→ QUESTIONS:
**A)** Using the blog post about returning to H&M below, decide whether each statement agrees with it. Answer yes or no for each, and quote the deciding words of the blog post. (i) The writer spent two months working as a freelance blogger. (ii) The writer first joined H&M at the age of 23. (iii) During the freelance period, Instagram posts were the writer's main source of income.
**B)** Extend the blog post about returning to H&M, printed below, beyond its final sentence.

→ DOCUMENT SECTION:
So for 2 months I then took on the freelance blogger life. I did alright, I had better days where I was content and felt confident in pulling in the income to support myself. But the stress you also felt from not knowing what work you’d get in that week was always a worry in the back of my mind. I was proud fo the income I made. I had a lot of people direct message me about my instagram posts as these were my main income over the few weeks. I do plan on doing a post about how to get paid Instagram work and all my tips and tricks but first I wanna find my feet with the balance of my blog and work again. By leaving two jobs I was able to put myself first and take a risk. I’m still young and didn’t want to put up with the negative and horrible experiences I was being put up with.
So where am I at now? WELL I’m back at H&M I left H&M originally for the wrong reasons. But I started H&M when I was 18, which seems so long ago. I’m now 23 and I feel like my whole attitude has changed. For me going to another retailer also made me see the good within the company which I took for granted. H&M put a lot of time and money into my career to progress and become a Visual merchandiser. And I feel I took it for granted. But I’m finally back in the company and it honestly feels so good to be excited for work again, and be at work and enjoy what you’re doing, while being surrounded by a team who are all one team.

→ SUPPLIED RECORDS:
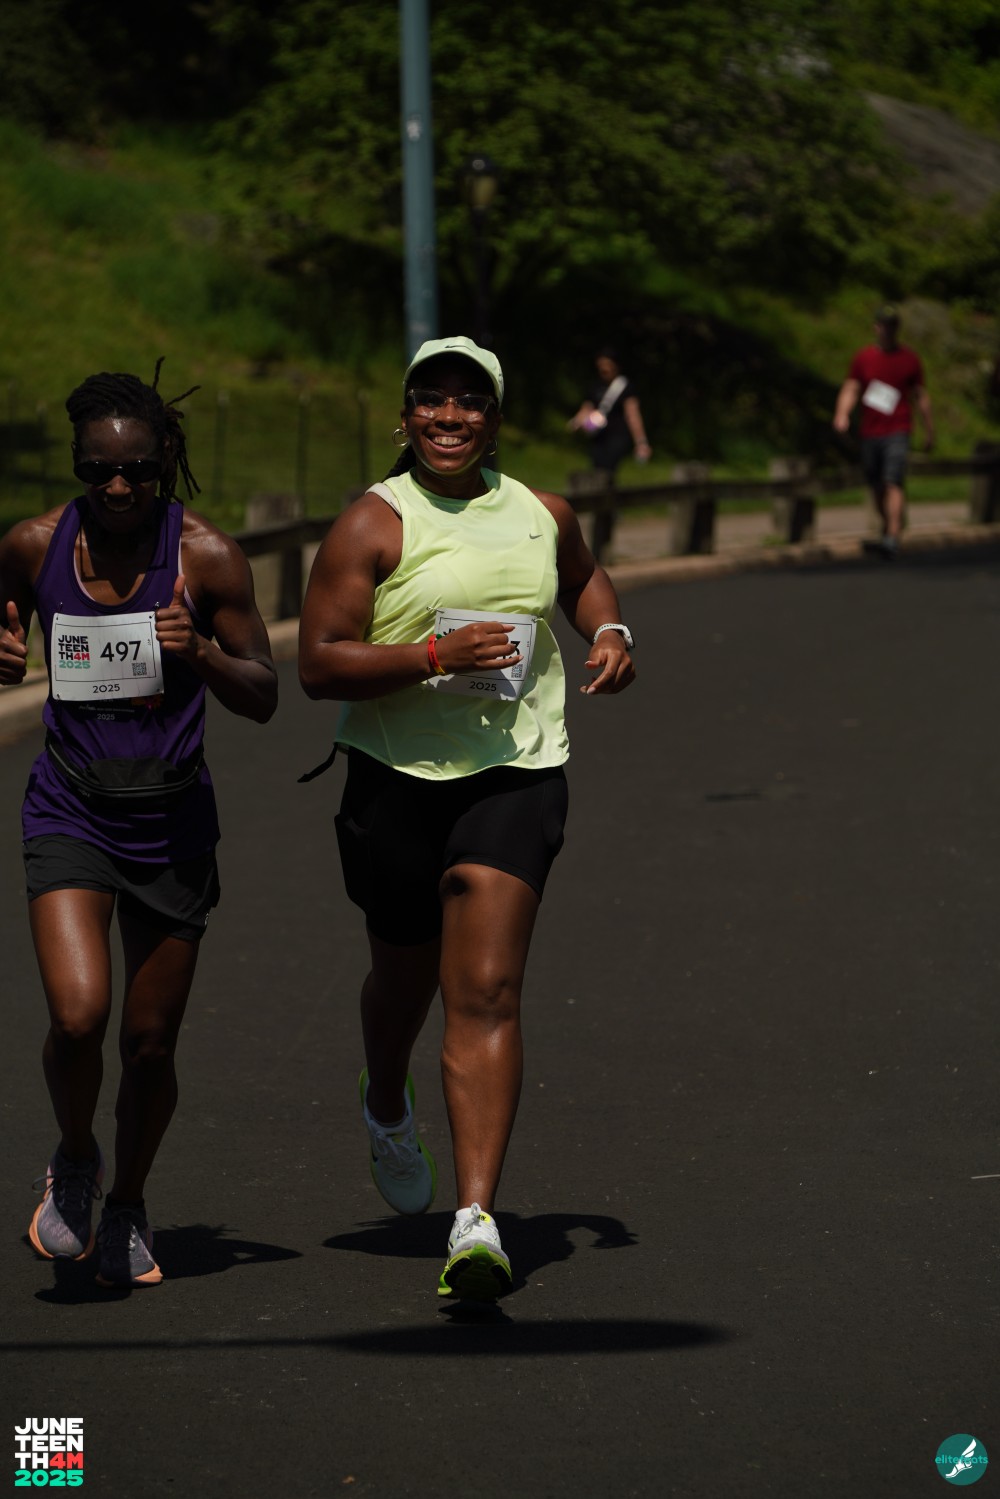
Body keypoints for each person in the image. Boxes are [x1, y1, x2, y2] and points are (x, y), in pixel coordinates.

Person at [298, 335, 636, 1303]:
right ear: (405, 415)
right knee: (403, 975)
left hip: (515, 771)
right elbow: (318, 662)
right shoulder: (374, 521)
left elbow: (582, 577)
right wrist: (432, 658)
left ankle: (476, 1219)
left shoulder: (542, 512)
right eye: (431, 399)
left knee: (484, 987)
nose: (449, 416)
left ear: (495, 416)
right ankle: (385, 1093)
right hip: (394, 778)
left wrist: (610, 629)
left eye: (469, 400)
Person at [0, 366, 277, 1288]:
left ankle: (128, 1201)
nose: (118, 487)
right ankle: (76, 1157)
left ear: (164, 460)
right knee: (79, 1015)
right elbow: (4, 628)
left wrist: (199, 652)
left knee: (149, 1043)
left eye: (138, 470)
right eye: (98, 470)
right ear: (77, 463)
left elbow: (265, 691)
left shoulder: (207, 557)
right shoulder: (33, 544)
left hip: (170, 820)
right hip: (70, 804)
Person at [833, 304, 934, 559]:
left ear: (897, 328)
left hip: (898, 428)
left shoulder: (909, 359)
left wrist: (928, 429)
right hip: (870, 430)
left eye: (891, 325)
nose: (887, 330)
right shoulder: (864, 358)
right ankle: (889, 523)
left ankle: (892, 535)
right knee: (876, 484)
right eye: (883, 325)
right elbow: (851, 387)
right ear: (876, 327)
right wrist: (842, 413)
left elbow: (920, 395)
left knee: (892, 480)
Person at [567, 347, 651, 478]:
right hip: (598, 436)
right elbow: (587, 408)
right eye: (601, 365)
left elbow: (633, 415)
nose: (604, 369)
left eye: (607, 364)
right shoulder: (595, 386)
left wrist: (641, 442)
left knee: (608, 468)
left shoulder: (625, 387)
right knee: (596, 466)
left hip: (617, 436)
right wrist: (576, 422)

→ WRITTEN ANSWERS:
**A)**
(i) Yes: "So for 2 months I then took on the freelance blogger life."
(ii) No: "But I started H&M when I was 18"
(iii) Yes: "my instagram posts as these were my main income over the few weeks"

**B)**
So here I am, back as a Visual Merchandiser, still single sadly. (what can I say I just can’t find a man to entertain me) I’m still on all my dating sites and adult dating sites I’ll be sure to update you my dating stories in the next few weeks. dating has become a huge interest I’ve found in you guys which is amazing and I’m loving being single and in and out of the dating game. And to be able to share and laugh about it all means the world to me. But I feel good about the rest of the year. I have a few trips planned, and also the opportunity to move forward and progress further with my career at H&M.But a big part of me is my blog and I want to get that back into my daily routine. I’ve barely used instagram the past month which is not like me! So prepare to be bombarded with new posts and a lot more instagram content!
And to end the catch up I do want to say thank you to the people who have continued to support me and message me to say they’ve missed my stuff on their feed! But I’m back!